Johnston Hughes was going to go on a date. It was a humble plan, but with characteristic seriousness he and his girlfriend had set the date, and the time, two days and three hours ago. They were going to go to the park and eat a picnic and feed the ducks. Johnston had already prepared the food—fried chicken and rice and stale bread for the ducks—though it was only six o’clock and he had an hour before he would be meeting his girlfriend.
It was the summer, and since Johnston had gotten off of work an hour previously, and he had already cooked the food, he had nothing to do. It was July; the air was hot and heavy with moisture. Johnston sat in shorts and a t-shirt by the window, reading by the late afternoon light, with the ceiling fan turned up to disturb the oppressively silent heat. He was reading To the Lighthouse by Virginia Woolf.
At six twenty-seven the clouds started thickening. Johnston had to get up and turn on a light, which he had avoided doing both because even the meager heat from the incandescent bulb raised the temperature in the room a few degrees and because he didn’t like to use the light unless absolutely necessary. Reading was absolutely necessary.
Johnston lived in a very small apartment with very few things except books. There were three lights in the entire house: one in the bathroom; one in the adjoining bedroom, which contained one bed and one cardboard box of clothes and an undetermined number of books; and one in the living room, which led into the miniscule kitchen at the rear of the whole business. During the longest days of the year it was perfectly possible for him to go through a week without turning on any lights at all: there was a handy streetlight outside of his living room window, which faced the street, the faint orange light of which he used if necessary to cook and read.
His girlfriend didn’t much like his apartment, because there was not much room for cooking—in fact, there was not much room for anything. She was amazed that Johnston was able to survive in it, but he had cooked their dinner for the night with ease on the single hotplate he used for everything. Simplicity was easiest for Johnston.
Seven minutes later, at six thirty-four, the first raindrops started. Johnston didn’t register at first the few hesitant drops that splashed onto his arm and the page of his book, but after a moment he looked up. The world, which had, a few minutes before, been a warm dusty color, was darkening as the rain started coming down faster and heavier. He didn’t think the date was over at first, because of the series of brief summer showers which had dampened the city in quick succession over the past month, but after twenty-five minutes with no letup Johnston was forced to call his girlfriend, who lived on the other side of town, and cancel their date altogether.

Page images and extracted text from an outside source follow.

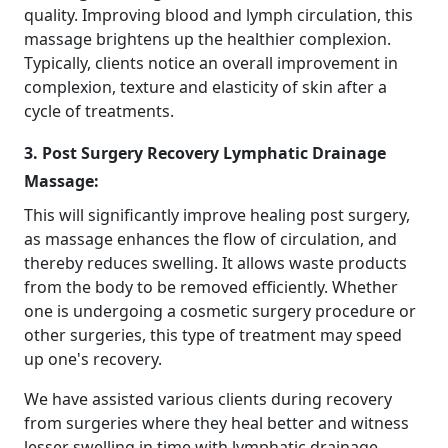
quality. Improving blood and lymph circulation, this
massage brightens up the healthier complexion.
Typically, clients notice an overall improvement in
complexion, texture and elasticity of skin after a
cycle of treatments.
3. Post Surgery Recovery Lymphatic Drainage
Massage:
This will significantly improve healing post surgery,
as massage enhances the flow of circulation, and
thereby reduces swelling. It allows waste products
from the body to be removed efficiently. Whether
one is undergoing a cosmetic surgery procedure or
other surgeries, this type of treatment may speed
up one's recovery.
We have assisted various clients during recovery
from surgeries where they heal better and witness
lesser swelling in time with lymphatic drainage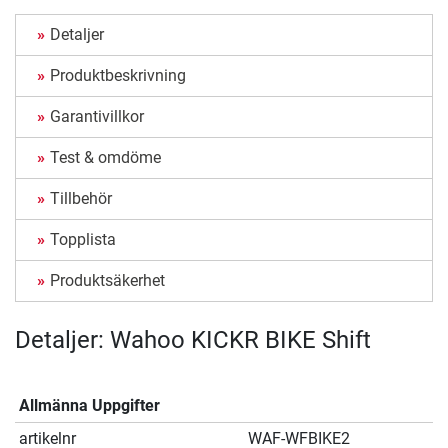
Detaljer
Produktbeskrivning
Garantivillkor
Test & omdöme
Tillbehör
Topplista
Produktsäkerhet
Detaljer: Wahoo KICKR BIKE Shift
Allmänna Uppgifter
artikelnr
WAF-WFBIKE2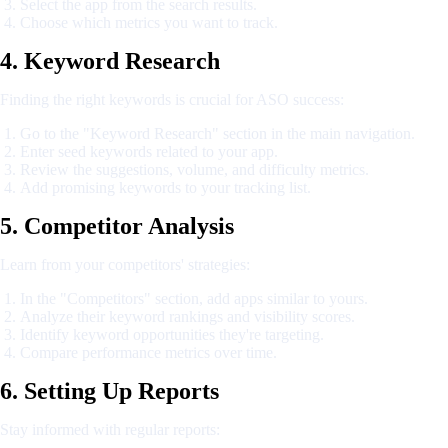
Select the app from the search results.
Choose which metrics you want to track.
4. Keyword Research
Finding the right keywords is crucial for ASO success:
Go to the "Keyword Research" section in the main navigation.
Enter seed keywords related to your app.
Review the suggestions, volume, and difficulty metrics.
Add promising keywords to your tracking list.
5. Competitor Analysis
Learn from your competitors' strategies:
In the "Competitors" section, add apps similar to yours.
Analyze their keyword rankings and visibility scores.
Identify keyword opportunities they're targeting.
Compare performance metrics over time.
6. Setting Up Reports
Stay informed with regular reports: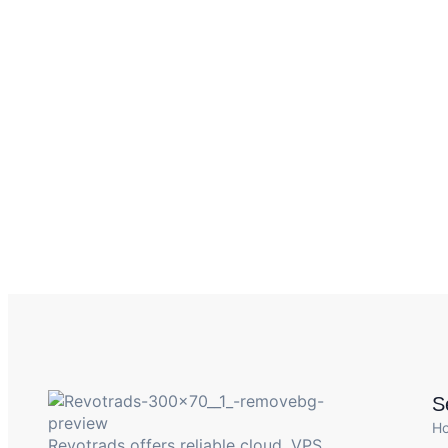
S
H
Revotrads offers reliable cloud, VPS,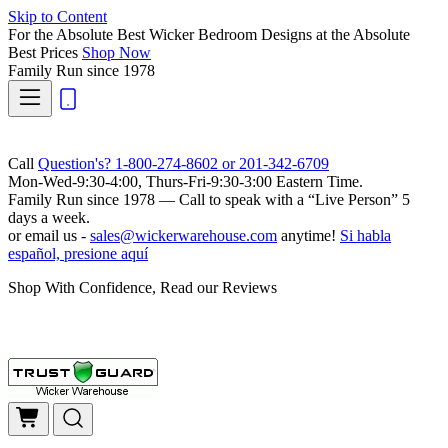
Skip to Content
For the Absolute Best Wicker Bedroom Designs at the Absolute
Best Prices
Shop Now
Family Run
since 1978
Call
Question's? 1-800-274-8602 or 201-342-6709
Mon-Wed-9:30-4:00, Thurs-Fri-9:30-3:00 Eastern Time.
Family Run
since 1978 — Call to speak with a
“Live Person”
5
days a week.
or email us -
sales@wickerwarehouse.com
anytime!
Si habla
español, presione aquí
Shop With Confidence, Read our Reviews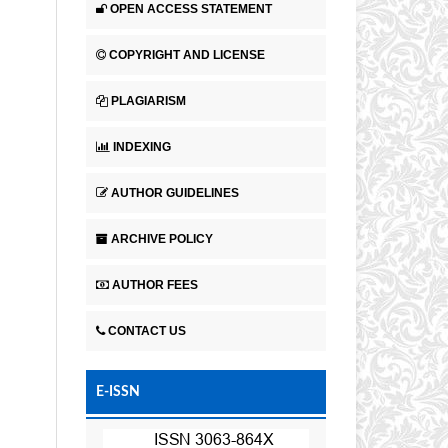
OPEN ACCESS STATEMENT
COPYRIGHT AND LICENSE
PLAGIARISM
INDEXING
AUTHOR GUIDELINES
ARCHIVE POLICY
AUTHOR FEES
CONTACT US
E-ISSN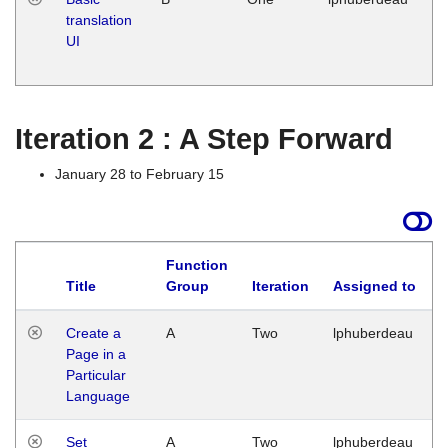
translation
Ja
UI
17
G
Iteration 2 : A Step Forward
January 28 to February 15
Function
Title
Group
Iteration
Assigned to
Create a
A
Two
lphuberdeau
Page in a
Particular
Language
Set
A
Two
lphuberdeau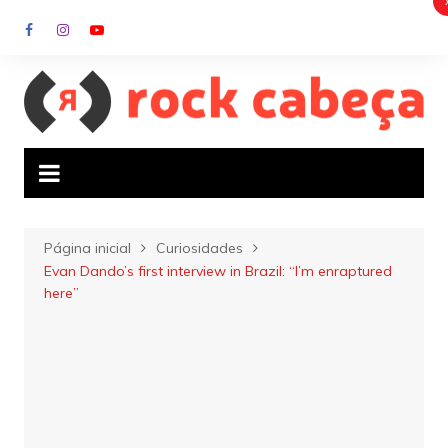
Ir
para
o
conteúdo
Página inicial
Curiosidades
Evan Dando’s first interview in Brazil: “I’m enraptured
here”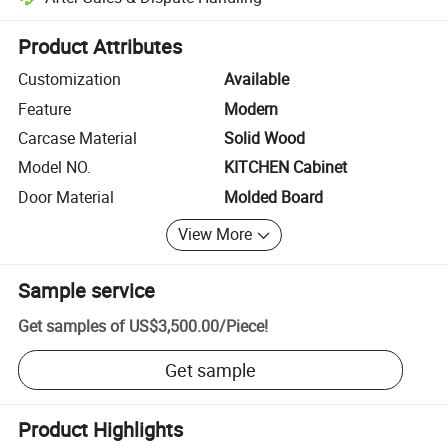
Platform-assisted dispute resolution, including refunds or returns whe
Product Attributes
Customization
Available
Feature
Modern
Carcase Material
Solid Wood
Model NO.
KITCHEN Cabinet
Door Material
Molded Board
View More
Sample service
Get samples of
US$3,500.00
/
Piece
!
Get sample
Product Highlights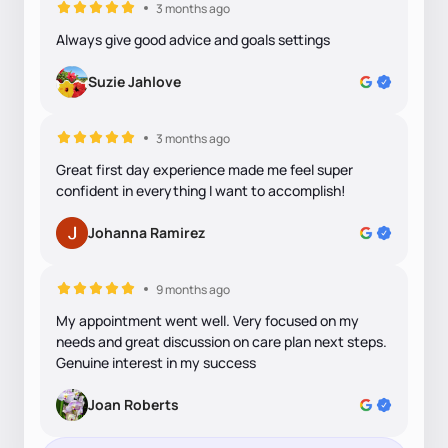
3 months ago
Always give good advice and goals settings
Suzie Jahlove
3 months ago
Great first day experience made me feel super
confident in everything I want to accomplish!
Johanna Ramirez
9 months ago
My appointment went well. Very focused on my
needs and great discussion on care plan next steps.
Genuine interest in my success
Joan Roberts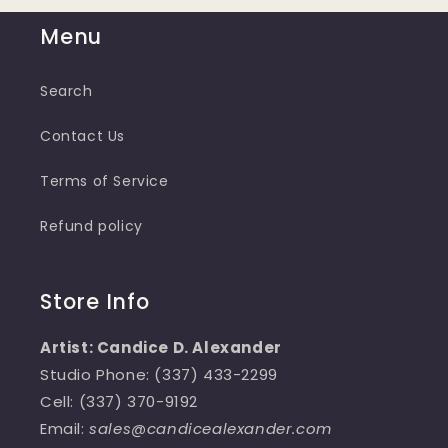
Menu
Search
Contact Us
Terms of Service
Refund policy
Store Info
Artist: Candice D. Alexander
Studio Phone: (337) 433-2299
Cell: (337) 370-9192
Email:
sales@candicealexander.com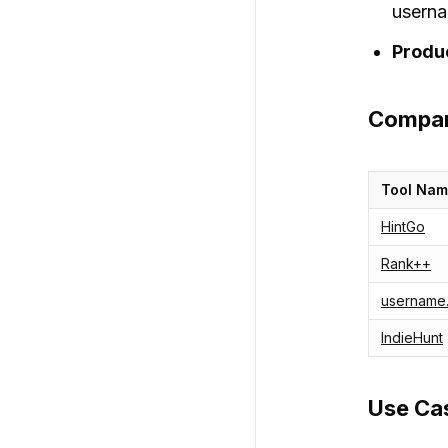
userna
Produ
Compar
Tool Na
HintGo
Rank++
username
IndieHunt
Use Cas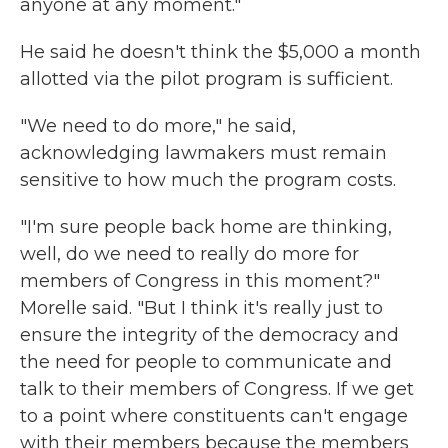
anyone at any moment."
He said he doesn't think the $5,000 a month
allotted via the pilot program is sufficient.
"We need to do more," he said,
acknowledging lawmakers must remain
sensitive to how much the program costs.
"I'm sure people back home are thinking,
well, do we need to really do more for
members of Congress in this moment?"
Morelle said. "But I think it's really just to
ensure the integrity of the democracy and
the need for people to communicate and
talk to their members of Congress. If we get
to a point where constituents can't engage
with their members because the members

He got up to use the phone, which was in the kitchen, and get a glass of water. As he was filling the glass he looked out the second window in the house, which was over the small sink and which faced his neighbors’ small garden. The summer flowers were bent over with the force of the water on them; they looked like little traumatized people in subdued colors shaking with pain. The tomatoes by the side of the house, grown as tall as the first story window in the unrelenting sunshine, bounced slightly on their knotty green vines. There were rows of indiscriminate green vegetables collecting the rain in their wide leaves, hanging to the ground.
Johnston returned to his seat by the window, and, carefully setting his book to the side, opened it to look outside. Since he was a small child he had enjoyed the rain and the way it danced in the street and seemed to turn the world blue. The rain fell and fell. A solitary car, dark and newly shiny, shushed its way through the shallow water in the street. He thought of the ducks in the park and where they must be at the moment. Where were they taking refuge from the rain? Somebody somewhere put on a jazz album, and as its muted tones wove through the raindrops to his apartment, Johnston sat and watched the rain fall.